Task brief: Look below for the lines from the one with "middle dip: (786, 798)" to the one with "thumb cmc: (1373, 1010)", and copy exactly those lines, both ends included.

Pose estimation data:
◆ ◆ ◆ ◆ ◆

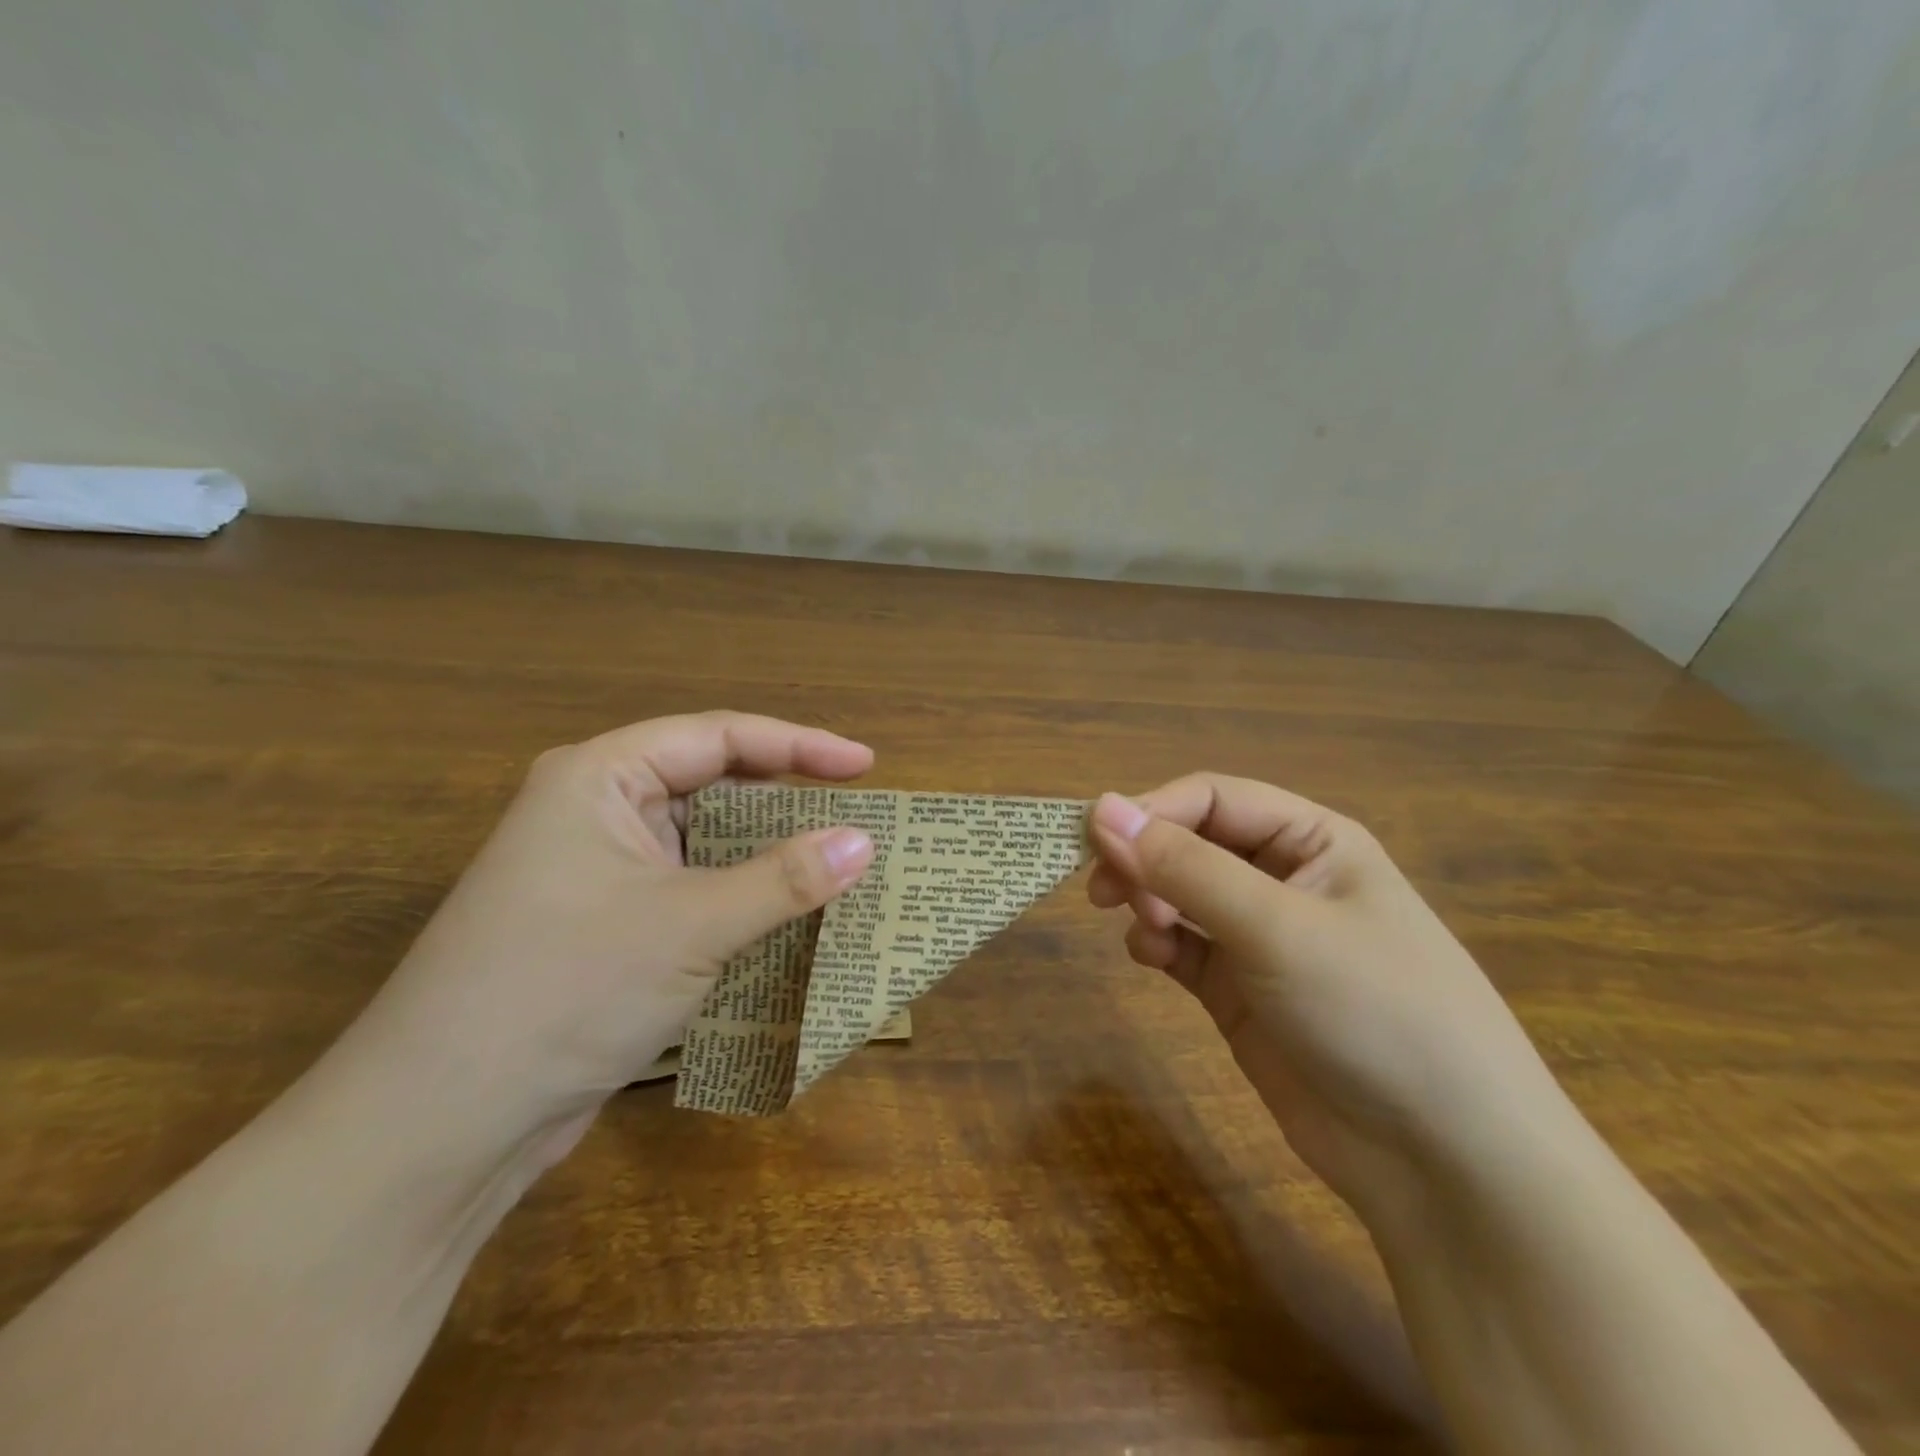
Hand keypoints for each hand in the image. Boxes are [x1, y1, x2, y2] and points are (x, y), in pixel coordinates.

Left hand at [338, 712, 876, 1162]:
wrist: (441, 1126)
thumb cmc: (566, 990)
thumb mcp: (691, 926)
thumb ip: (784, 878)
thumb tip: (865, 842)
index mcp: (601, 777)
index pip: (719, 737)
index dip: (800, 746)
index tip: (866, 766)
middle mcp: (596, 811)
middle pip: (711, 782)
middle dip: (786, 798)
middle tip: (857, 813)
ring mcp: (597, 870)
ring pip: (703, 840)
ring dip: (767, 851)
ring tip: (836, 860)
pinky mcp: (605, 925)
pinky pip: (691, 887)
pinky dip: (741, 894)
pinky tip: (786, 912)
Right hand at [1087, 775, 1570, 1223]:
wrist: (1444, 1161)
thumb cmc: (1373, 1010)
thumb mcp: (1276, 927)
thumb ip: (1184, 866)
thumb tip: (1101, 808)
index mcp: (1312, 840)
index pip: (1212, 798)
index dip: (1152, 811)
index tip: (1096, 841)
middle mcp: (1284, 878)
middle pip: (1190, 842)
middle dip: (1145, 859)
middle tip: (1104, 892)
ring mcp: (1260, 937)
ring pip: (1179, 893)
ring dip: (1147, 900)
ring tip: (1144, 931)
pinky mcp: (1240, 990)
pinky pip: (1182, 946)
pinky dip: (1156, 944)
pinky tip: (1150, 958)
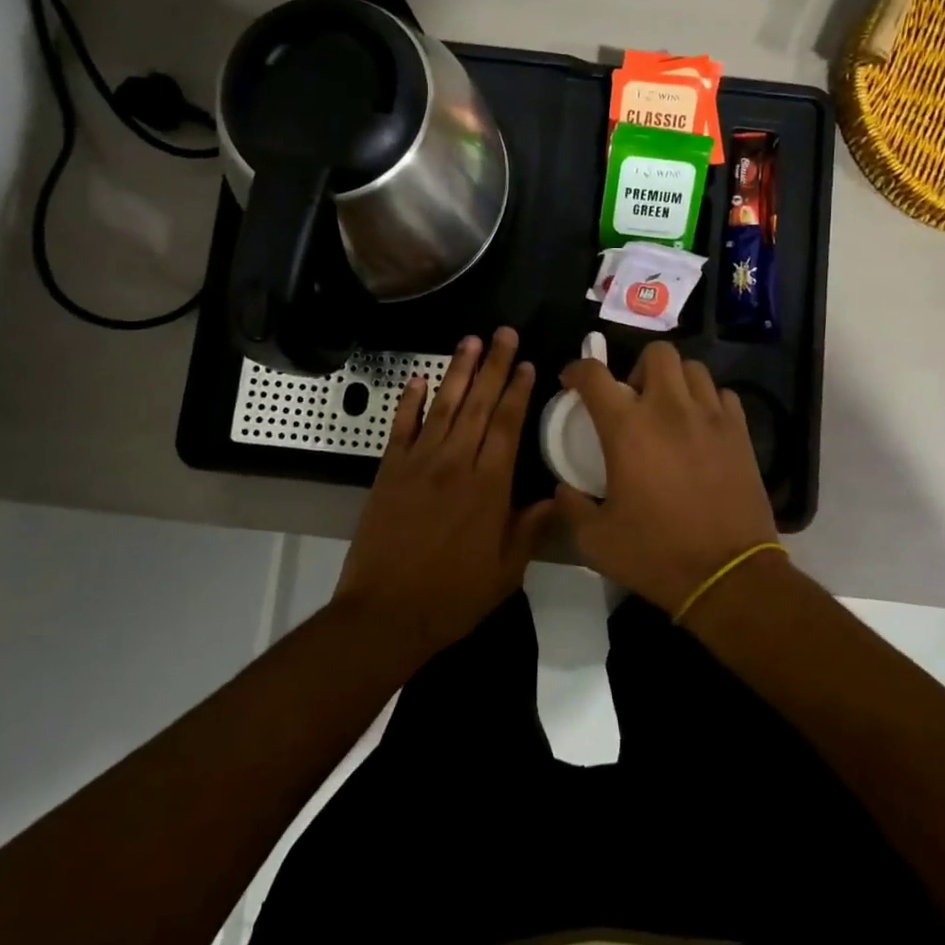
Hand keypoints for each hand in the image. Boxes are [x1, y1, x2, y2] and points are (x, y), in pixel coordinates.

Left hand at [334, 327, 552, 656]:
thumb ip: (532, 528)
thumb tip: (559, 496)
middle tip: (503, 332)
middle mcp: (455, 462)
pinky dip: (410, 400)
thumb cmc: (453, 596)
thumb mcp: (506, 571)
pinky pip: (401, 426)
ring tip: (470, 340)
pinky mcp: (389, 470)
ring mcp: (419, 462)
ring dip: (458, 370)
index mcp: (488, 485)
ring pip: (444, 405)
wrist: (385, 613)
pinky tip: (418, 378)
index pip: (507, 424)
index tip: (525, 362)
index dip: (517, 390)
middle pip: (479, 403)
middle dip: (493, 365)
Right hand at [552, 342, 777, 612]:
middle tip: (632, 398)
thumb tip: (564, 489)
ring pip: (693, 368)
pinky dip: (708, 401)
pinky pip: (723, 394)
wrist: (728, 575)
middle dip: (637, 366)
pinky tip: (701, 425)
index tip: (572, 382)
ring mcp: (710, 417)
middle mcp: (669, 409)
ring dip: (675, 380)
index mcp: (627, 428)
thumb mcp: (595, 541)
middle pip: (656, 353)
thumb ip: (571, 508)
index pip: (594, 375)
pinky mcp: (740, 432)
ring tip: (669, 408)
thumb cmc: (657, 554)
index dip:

◆ ◆ ◆ ◆ ◆

Answer box:
middle dip: (786, 798)
middle tip: (857, 813)
ring mcp: (597, 870)
ring pip: (703, 840)
ring dip: (767, 851)
ring tip: (836, 860)
pinky mcp: (605, 925)
pinky pip: (691, 887)
pinky dip: (741, 894)
pinky tip: (786, 912)
Right hand at [1087, 775, 1570, 1223]:
wrist: (1444, 1161)
thumb cmc: (1373, 1010)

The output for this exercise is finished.